May 10 (Reuters) - U.S. energy firms this week cut the

number of oil and natural gas rigs operating for a third week in

a row, energy services firm Baker Hughes ( BKR ) said in its

closely followed report on Friday.

The oil and gas rig count, an early indicator of future

output, fell by two to 603 in the week to May 10, the lowest

since January 2022.

Baker Hughes ( BKR ) said that puts the total rig count down 128, or

18% below this time last year.

Baker Hughes ( BKR ) said oil rigs fell three to 496 this week,

their lowest since November, while gas rigs rose one to 103.

In Texas, drillers cut the number of rigs operating this

week by three, leaving 289 active rigs, which was still the most

in any state but the lowest in Texas since February 2022. The

state with the second most rigs operating is New Mexico at 109.

The oil and gas rig count dropped about 20% in 2023

after rising by 33% in 2022 and 67% in 2021, due to a decline in

oil and gas prices, higher labor and equipment costs from

soaring inflation and as companies focused on paying down debt

and boosting shareholder returns instead of raising output.
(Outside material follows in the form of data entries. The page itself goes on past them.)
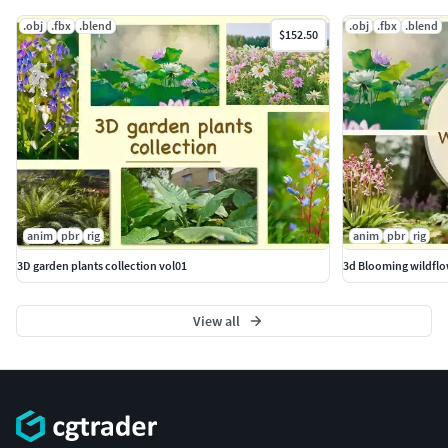
.obj
.fbx
.blend
.obj
.fbx
.blend
$152.50
anim
pbr
rig
anim
pbr
rig
3D garden plants collection vol01
3d Blooming wildflo
View all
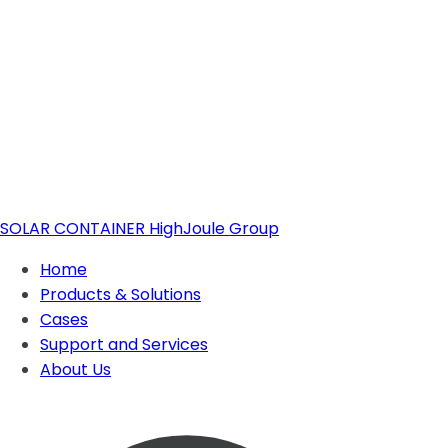
SOLAR CONTAINER
HighJoule Group
Home
Products & Solutions
Cases
Support and Services
Solar Container
About Us
About Highjoule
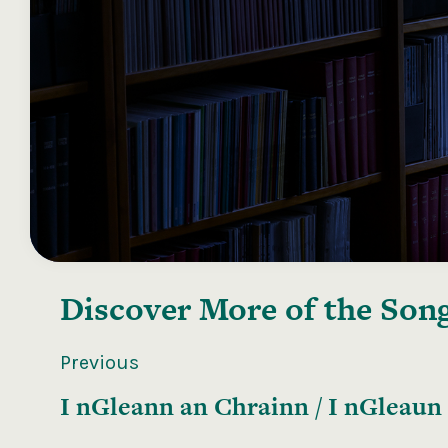
Discover More of the
Song
Previous
I nGleann an Chrainn / I nGleaun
U.S. oil futures were up about 9% so far in 2024

after dropping by 11% in 2023. U.S. gas futures,

meanwhile, were down about 10% so far in 2024 after plunging by

44% in 2023.

That increase in oil prices should encourage drillers to

boost U.S. crude output. The government this week, however,

slightly lowered its production outlook for this year to 13.2

million barrels per day (bpd), which is still up from the record

12.9 million in 2023. It forecast a slightly bigger 13.7 million

bpd of output in 2025.

Occidental Petroleum ( OXY ) said this week it expects to

increase oil production in the Permian basin in the second half

of 2024, with gains in efficiency allowing the company to reduce

the rig count in the top U.S. oil field.

The drop in gas prices to 3-1/2-year lows in February

and March has already caused several producers to slash spending

and reduce drilling activities, which should cause U.S. gas

output to drop to 103.0 billion cubic feet per day (bcfd) in

2024 from a record 103.8 bcfd in 2023, according to the EIA.